[Home]

Summary:ASTERISK-14057: [patch] Language handling for numbers, dates, etc is misbehaving when utilizing sub-regional languages
Reporter:Nir Simionovich (GreenfieldTech - Israel) (greenfieldtech)Labels:
Date Opened:2009-05-03 10:50:46Date Closed:2009-06-30 16:30:34
Priority:MinorRegression?No
Status:Closed/CompleteComponents:Applications/General
Versions:Frequency of
Occurrence
Related
Issues:
Environment:Attachments:( 0) 20090511__issue15022.diff.txt
( 1) 20090519__issue15022.diff.txt
Description:Per a discussion at Asterisk Euro DevCon, an issue was raised when a language is defined as "language_variant" format, for example, "fr_ca" (Candian French).

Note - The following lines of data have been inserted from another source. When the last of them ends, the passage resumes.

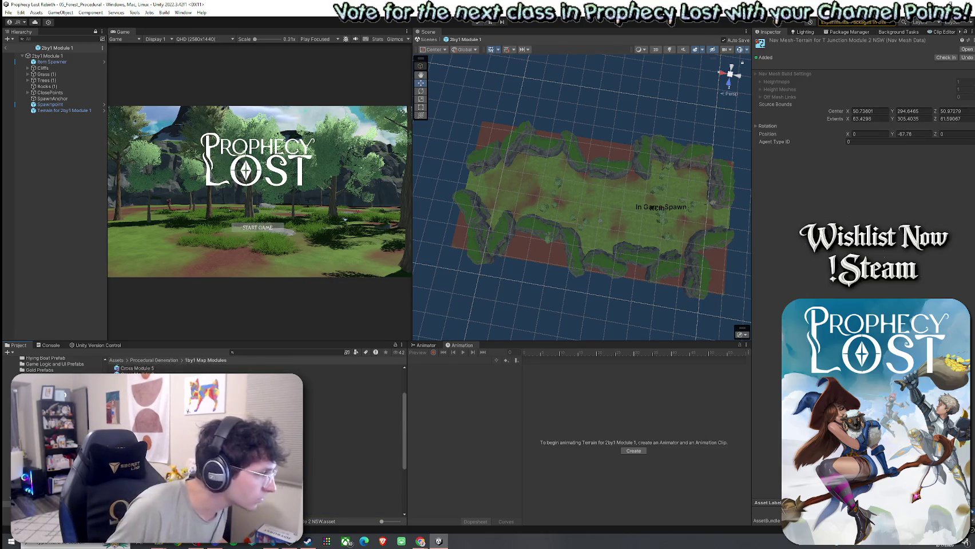
{"action": "left_click", "coordinate": [352, 412], "text": "shift"}
{"action": "scroll", "coordinate": [352, 447], "scroll_direction": "down", "scroll_amount": 3}
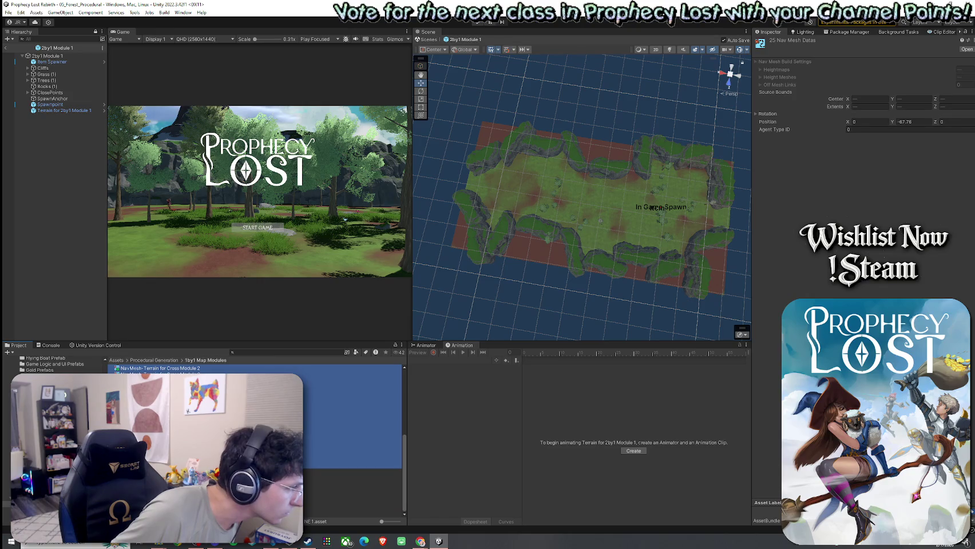
{"action": "scroll", "coordinate": [352, 447], "scroll_direction": "down", "scroll_amount": 3}
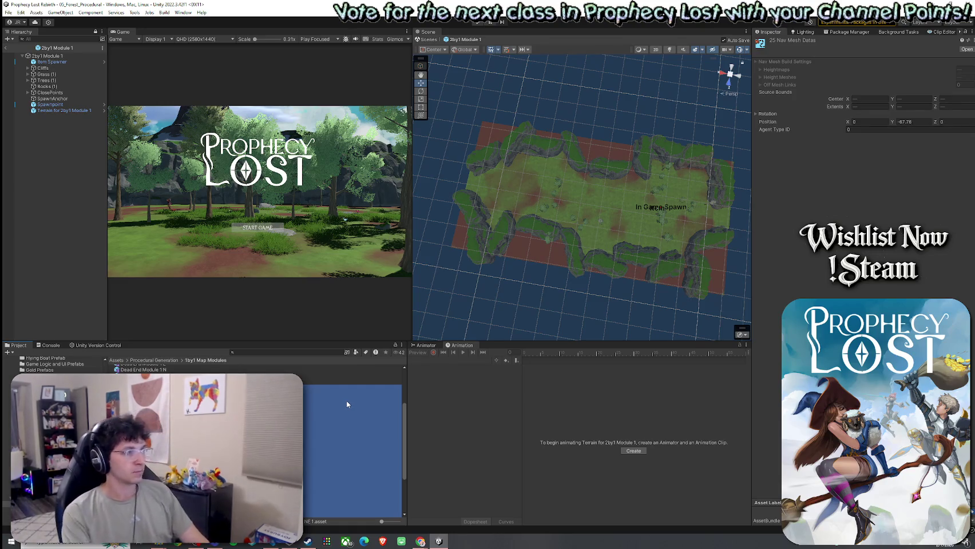
{"action": "key", "text": "Delete"}
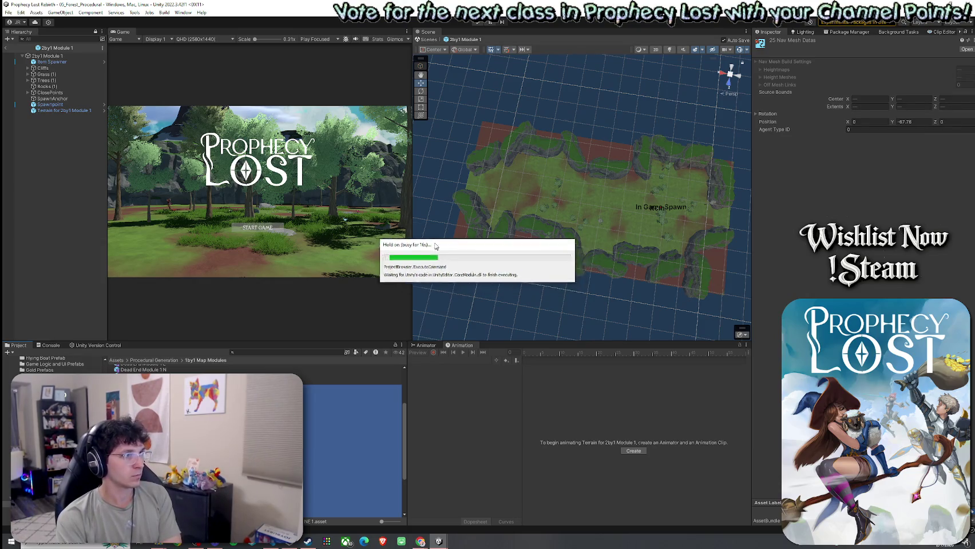
{"action": "left_click_drag", "start_coordinate": [435, 246], "coordinate": [447, 242]}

According to KPF and russelb, Asterisk is supposed to play files from the /var/lib/asterisk/sounds/[LANG_DIRECTORY] and /var/lib/asterisk/sounds/digits/[LANG_DIRECTORY], while at the same time, while playing the numbers, utilizing the logic intended for the "language" identified. However, after testing the edge case, we've discovered that Asterisk will default to the English grammer, thus, playing the entire grammer wrong.

****** ADDITIONAL INFORMATION ******

The above case was confirmed by creating a very simple dialplan:

Context 'custom-saytest' created by 'pbx_config' ]
'_X.' =>          1. Answer()                                   [pbx_config]
                 2. wait(1)                                    [pbx_config]
                 3. Set(CHANNEL(language)=he)                  [pbx_config]
                 4. SayNumber(12345)                           [pbx_config]
                 5. Set(CHANNEL(language)=he_jr)               [pbx_config]
                 6. SayNumber(12345)                           [pbx_config]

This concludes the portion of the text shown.